▶ _Tarefa 1_
Transcreva sem alterações os registos desde a linha com "The accuracy series" até ao fim dos registos, deixando de fora as imagens.

▶ _Texto_
-*-

No quadro da investigação «O trabalho no ecrã» [1], desenvolvida entre 2011 e 2015, procurámos desenvolver um enfoque particular sobre o trabalho, assumindo um enquadramento multidisciplinar, a partir do qual diferentes abordagens das ciências sociais e humanas (sociologia, história, antropologia) dialogaram com os questionamentos mais específicos dos estudos fílmicos. Partimos do princípio segundo o qual a análise das representações cinematográficas do trabalho deve prolongar e aprofundar estudos que têm tido por objeto a construção discursiva do mundo social [2].
Construindo um corpus de filmes sobre o trabalho disponíveis no Arquivo Nacional da Imagem em Movimento da Cinemateca Portuguesa, Museu do Cinema, realizámos um conjunto de análises de imagens selecionadas, evidenciando como o trabalho é representado no cinema e, logo, como este último desempenha um papel na configuração do primeiro, quer do ponto de vista prático, quer simbólico.
A investigação realizada permitiu chegar a uma proposta de abordagem alicerçada em quatro eixos analíticos: estrutural, situacional, socio-histórica e estudos de caso. Estes quatro eixos permitiram evidenciar representações distintas do trabalho no cinema.
A abordagem estrutural permitiu delimitar e organizar um corpus de filmes bastante diversificado sem recorrer a categorias de pensamento socio-históricas ou estéticas pré-estabelecidas. Os filmes que analisámos foram situados e classificados em função de um contexto histórico, político, ideológico e socioeconómico, ou da evolução das formas de produção cinematográfica em Portugal [3]. Assim se pode concluir que o trabalho está presente no património do cinema português no período considerado nesta investigação (desde os anos 1930 até aos anos 1980) e as representações evidenciadas abarcam, por exemplo, perspetivas próximas do poder político, mas também de ações revolucionárias após o 25 de Abril de 1974, pautadas pela vertente militante e em que o tema do trabalho ocupa um espaço nevrálgico.
A análise situacional focou-se na análise de representações do trabalho a partir de situações específicas. Um exemplo de uma situação é a pausa no trabalho, cuja análise permitiu evidenciar de que forma os momentos do não trabalho são mobilizados para mostrar, por exemplo, o trabalho agrícola [4] ou as múltiplas atividades de trabalho das populações junto ao rio Douro [5]. A análise desenvolvida permitiu evidenciar como o isolamento analítico de unidades dos filmes e a exploração da forma como dialogam entre si constituiu um caminho extremamente frutífero de compreensão das maneiras heterogéneas como o cinema representa o trabalho.

-*-

▶ _Tarefa 2_
Atualize o trecho do texto sobre o trabalho no cinema que vai de "Construindo um corpus" a "trabalho no cinema.", trocando "quatro eixos analíticos" por "quatro eixos de análise".

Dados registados
-*-

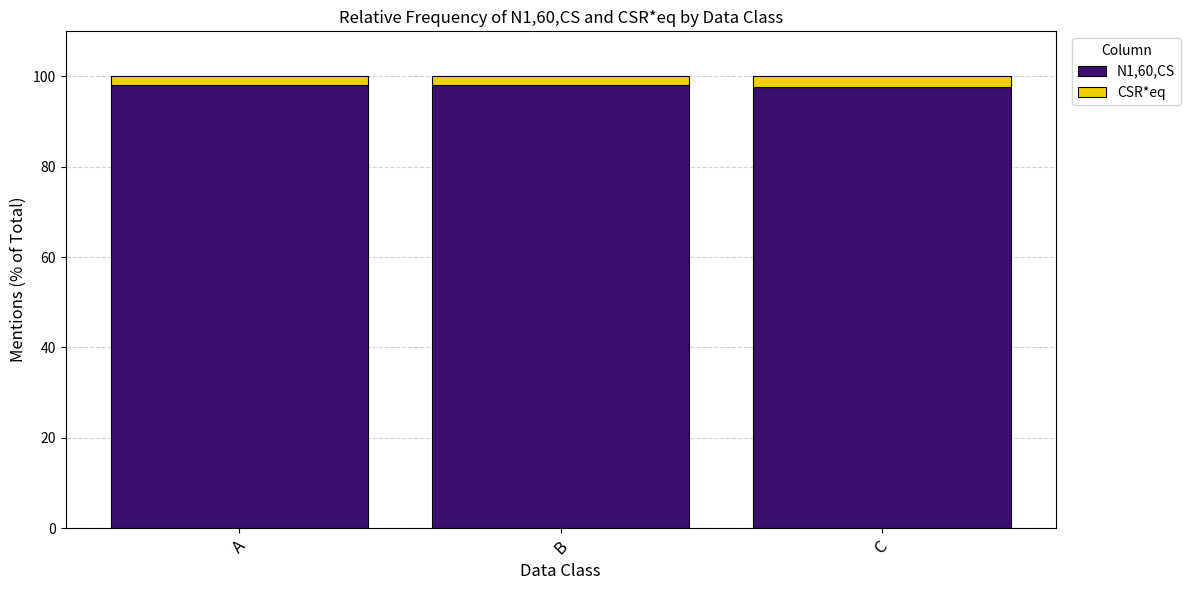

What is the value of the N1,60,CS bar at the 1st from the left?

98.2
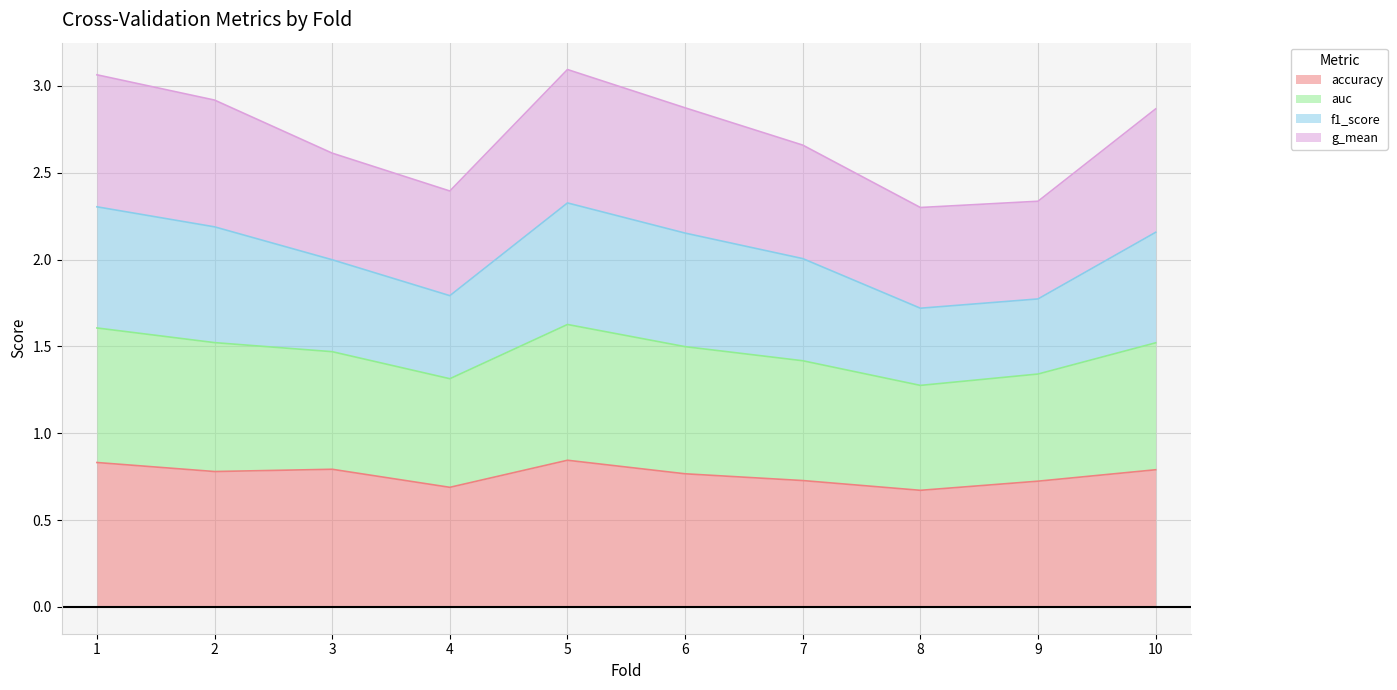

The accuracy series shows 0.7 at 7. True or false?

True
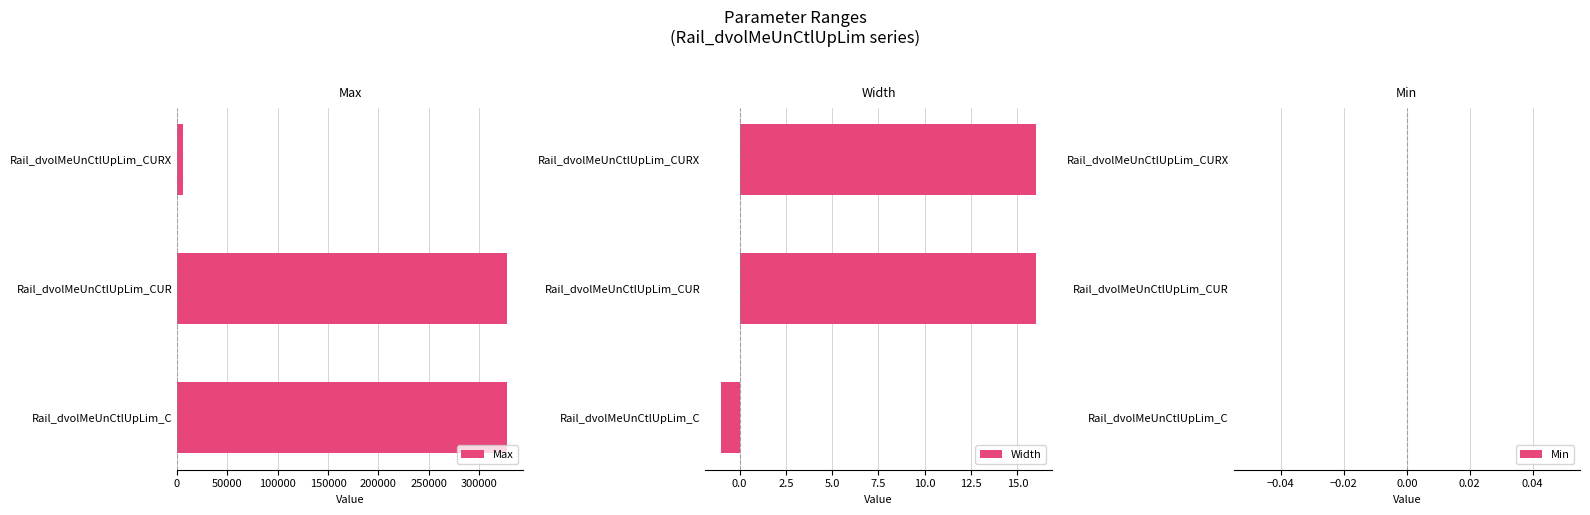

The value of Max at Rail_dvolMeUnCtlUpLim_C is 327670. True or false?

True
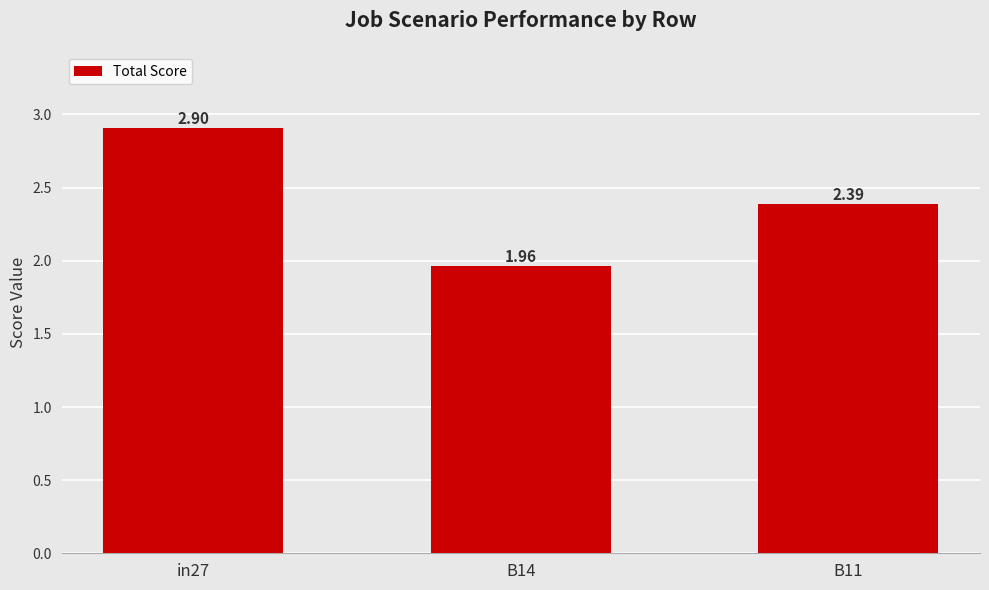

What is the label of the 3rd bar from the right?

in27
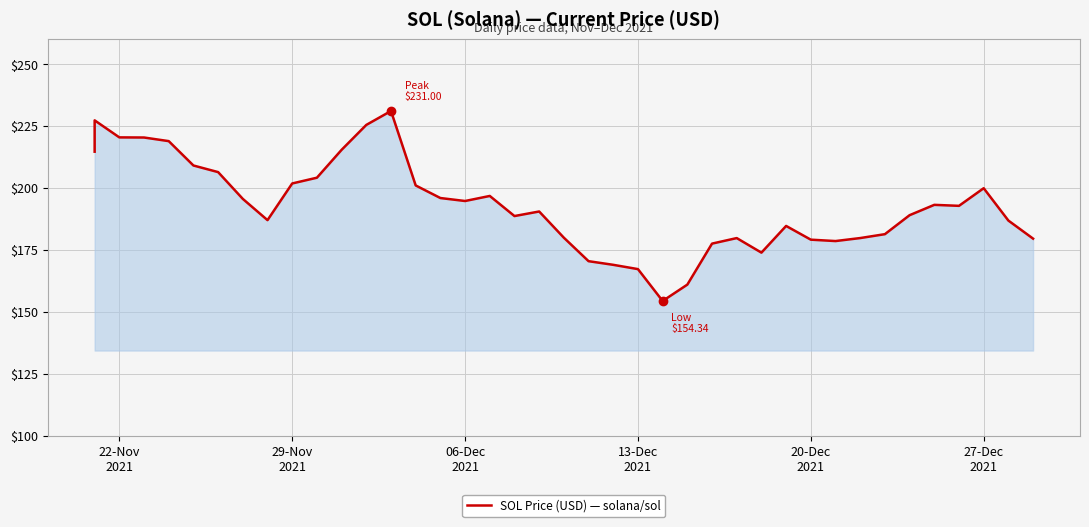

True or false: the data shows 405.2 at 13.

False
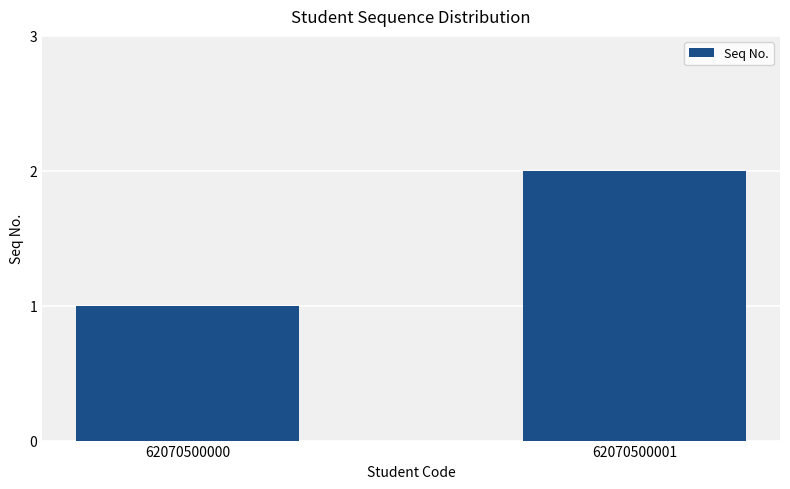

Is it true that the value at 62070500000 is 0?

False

-*-

▶ _A sua resposta 1_
The accuracy series shows 0.7 at 7. True or false?

True

The value of Max at Rail_dvolMeUnCtlUpLim_C is 327670. True or false?

True

What is the label of the 3rd bar from the right?

in27

True or false: the data shows 405.2 at 13.

False

Is it true that the value at 62070500000 is 0?

False

▶ _A sua resposta 2_
Construindo um corpus de filmes sobre o trabalho disponíveis no Arquivo Nacional da Imagem em Movimento da Cinemateca Portuguesa, Museu do Cinema, realizámos um conjunto de análises de imagens selecionadas, evidenciando como o trabalho é representado no cinema e, logo, como este último desempenha um papel na configuração do primeiro, quer do ponto de vista prático, quer simbólico.
A investigação realizada permitiu chegar a uma proposta de abordagem alicerçada em quatro eixos de análise: estrutural, situacional, socio-histórica e estudos de caso. Estes quatro eixos permitiram evidenciar representações distintas do trabalho no cinema.